The LAMS performed in the field by paramedics identifies large vessel occlusion and CSC-Appropriate patients with good accuracy. The LAMS performs comparably or better than more extended prehospital scales and the full NIHSS.

Which is a stroke severity tool that helps EMS differentiate large vessel occlusion stroke from non large vessel occlusion stroke ACLS?

Current guidelines recommend that EMS utilise validated instruments such as the FAST scale, Los Angeles Prehospital Stroke Screen, or Cincinnati Prehospital Stroke Scale.

How do you determine a large vessel occlusion stroke?

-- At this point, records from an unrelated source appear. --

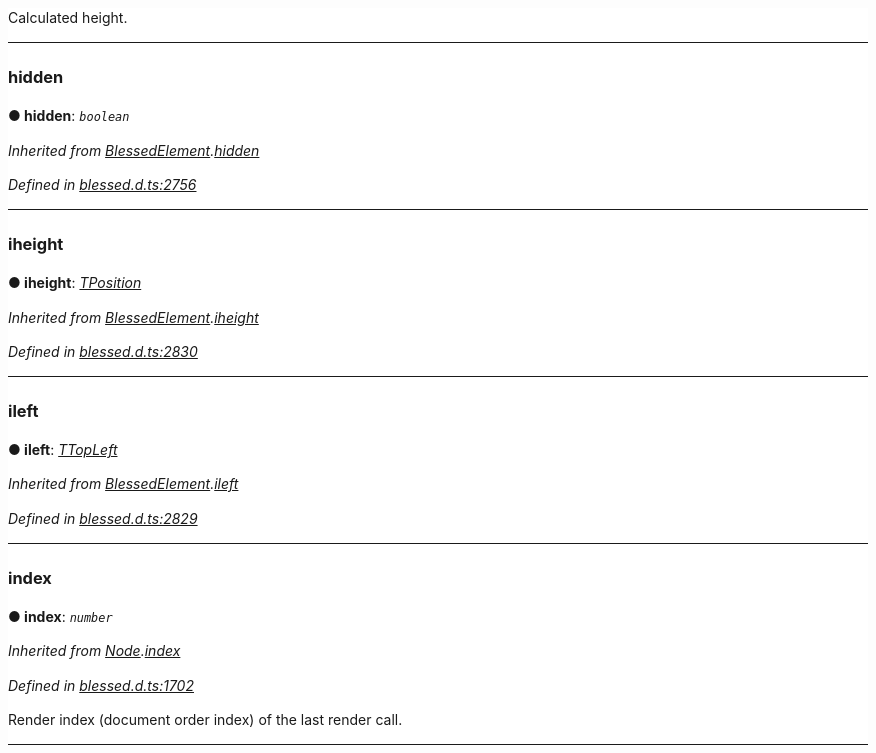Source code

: Calculated height.

___
<a id="hidden"></a>

###  hidden

**● hidden**: *`boolean`*

*Inherited from [BlessedElement](api-classes-blessed-d-widgets.blessedelement.md).[hidden](api-classes-blessed-d-widgets.blessedelement.md#hidden)*

*Defined in [blessed.d.ts:2756](https://github.com/cancerberoSgx/accursed/blob/7a42e78/src/declarations/blessed.d.ts#L2756)*

___
<a id="iheight"></a>

###  iheight

**● iheight**: *[TPosition](api-modules-blessed-d-widgets.types.md#tposition)*

*Inherited from [BlessedElement](api-classes-blessed-d-widgets.blessedelement.md).[iheight](api-classes-blessed-d-widgets.blessedelement.md#iheight)*

*Defined in [blessed.d.ts:2830](https://github.com/cancerberoSgx/accursed/blob/7a42e78/src/declarations/blessed.d.ts#L2830)*

___
<a id="ileft"></a>

###  ileft

**● ileft**: *[TTopLeft](api-modules-blessed-d-widgets.types.md#ttopleft)*

*Inherited from [BlessedElement](api-classes-blessed-d-widgets.blessedelement.md).[ileft](api-classes-blessed-d-widgets.blessedelement.md#ileft)*

*Defined in [blessed.d.ts:2829](https://github.com/cancerberoSgx/accursed/blob/7a42e78/src/declarations/blessed.d.ts#L2829)*

___
<a id="index"></a>

###  index

**● index**: *`number`*

*Inherited from [Node](api-classes-blessed-d-widgets.node.md).[index](api-classes-blessed-d-widgets.node.md#index)*

*Defined in [blessed.d.ts:1702](https://github.com/cancerberoSgx/accursed/blob/7a42e78/src/declarations/blessed.d.ts#L1702)*

Render index (document order index) of the last render call.

___
<a id="itop"></a>
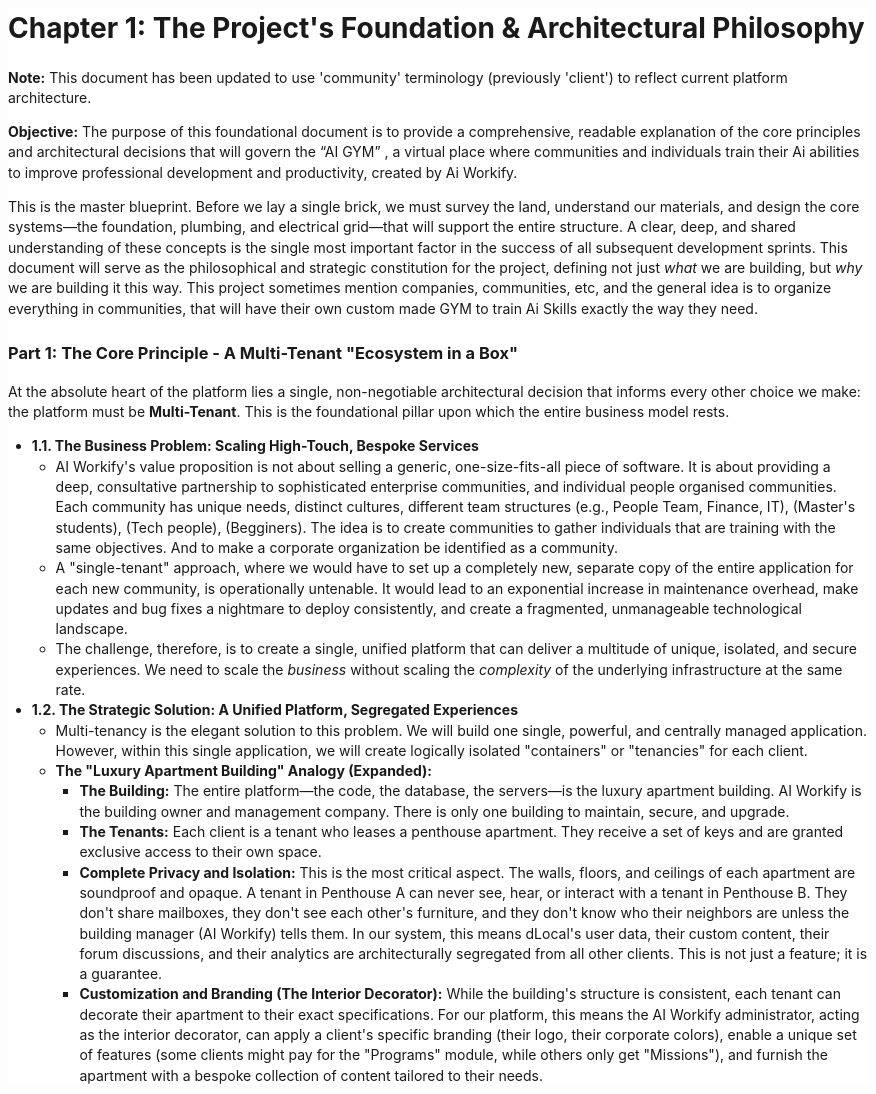 # **Chapter 1: The Project's Foundation & Architectural Philosophy**

**Note:** This document has been updated to use 'community' terminology (previously 'client') to reflect current platform architecture.

**Objective:** The purpose of this foundational document is to provide a comprehensive, readable explanation of the core principles and architectural decisions that will govern the “AI GYM” ,  a virtual place where communities and individuals train their Ai abilities to improve professional development and productivity, created by Ai Workify.

This is the master blueprint. Before we lay a single brick, we must survey the land, understand our materials, and design the core systems—the foundation, plumbing, and electrical grid—that will support the entire structure. A clear, deep, and shared understanding of these concepts is the single most important factor in the success of all subsequent development sprints. This document will serve as the philosophical and strategic constitution for the project, defining not just *what* we are building, but *why* we are building it this way. This project sometimes mention companies, communities, etc, and the general idea is to organize everything in communities, that will have their own custom made GYM to train Ai Skills exactly the way they need.

### **Part 1: The Core Principle \- A Multi-Tenant "Ecosystem in a Box"**

At the absolute heart of the platform lies a single, non-negotiable architectural decision that informs every other choice we make: the platform must be **Multi-Tenant**. This is the foundational pillar upon which the entire business model rests.

* **1.1. The Business Problem: Scaling High-Touch, Bespoke Services**  
  * AI Workify's value proposition is not about selling a generic, one-size-fits-all piece of software. It is about providing a deep, consultative partnership to sophisticated enterprise communities, and individual people organised communities. Each community has unique needs, distinct cultures, different team structures (e.g., People Team, Finance, IT), (Master's students), (Tech people), (Begginers). The idea is to create communities to gather individuals that are training with the same objectives. And to make a corporate organization be identified as a community.  
  * A "single-tenant" approach, where we would have to set up a completely new, separate copy of the entire application for each new community, is operationally untenable. It would lead to an exponential increase in maintenance overhead, make updates and bug fixes a nightmare to deploy consistently, and create a fragmented, unmanageable technological landscape.  
  * The challenge, therefore, is to create a single, unified platform that can deliver a multitude of unique, isolated, and secure experiences. We need to scale the *business* without scaling the *complexity* of the underlying infrastructure at the same rate.  
* **1.2. The Strategic Solution: A Unified Platform, Segregated Experiences**  
  * Multi-tenancy is the elegant solution to this problem. We will build one single, powerful, and centrally managed application. However, within this single application, we will create logically isolated "containers" or "tenancies" for each client.  
  * **The "Luxury Apartment Building" Analogy (Expanded):**  
    * **The Building:** The entire platform—the code, the database, the servers—is the luxury apartment building. AI Workify is the building owner and management company. There is only one building to maintain, secure, and upgrade.  
    * **The Tenants:** Each client is a tenant who leases a penthouse apartment. They receive a set of keys and are granted exclusive access to their own space.  
    * **Complete Privacy and Isolation:** This is the most critical aspect. The walls, floors, and ceilings of each apartment are soundproof and opaque. A tenant in Penthouse A can never see, hear, or interact with a tenant in Penthouse B. They don't share mailboxes, they don't see each other's furniture, and they don't know who their neighbors are unless the building manager (AI Workify) tells them. In our system, this means dLocal's user data, their custom content, their forum discussions, and their analytics are architecturally segregated from all other clients. This is not just a feature; it is a guarantee.  
    * **Customization and Branding (The Interior Decorator):** While the building's structure is consistent, each tenant can decorate their apartment to their exact specifications. For our platform, this means the AI Workify administrator, acting as the interior decorator, can apply a client's specific branding (their logo, their corporate colors), enable a unique set of features (some clients might pay for the "Programs" module, while others only get "Missions"), and furnish the apartment with a bespoke collection of content tailored to their needs.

We typically test for symptoms such as facial palsy, slurred speech, and arm or leg motor function..
The 3 Cortical Signs of LVO. Beyond these symptoms, to identify large vessel stroke, we need to be able to identify the three cortical signs. ... .
Number One: Gaze Deviation. ... .
Number Two: Aphasia. ... .
Number Three: Agnosia..

What is the primary advantage of using stroke severity tool?

One benefit of using a stroke scale is that it provides a standardized tool for initial neurological evaluation. The type of scale selected may vary depending on employer or facility policy. For example, certain emergency service agencies may utilize a specific stroke scale.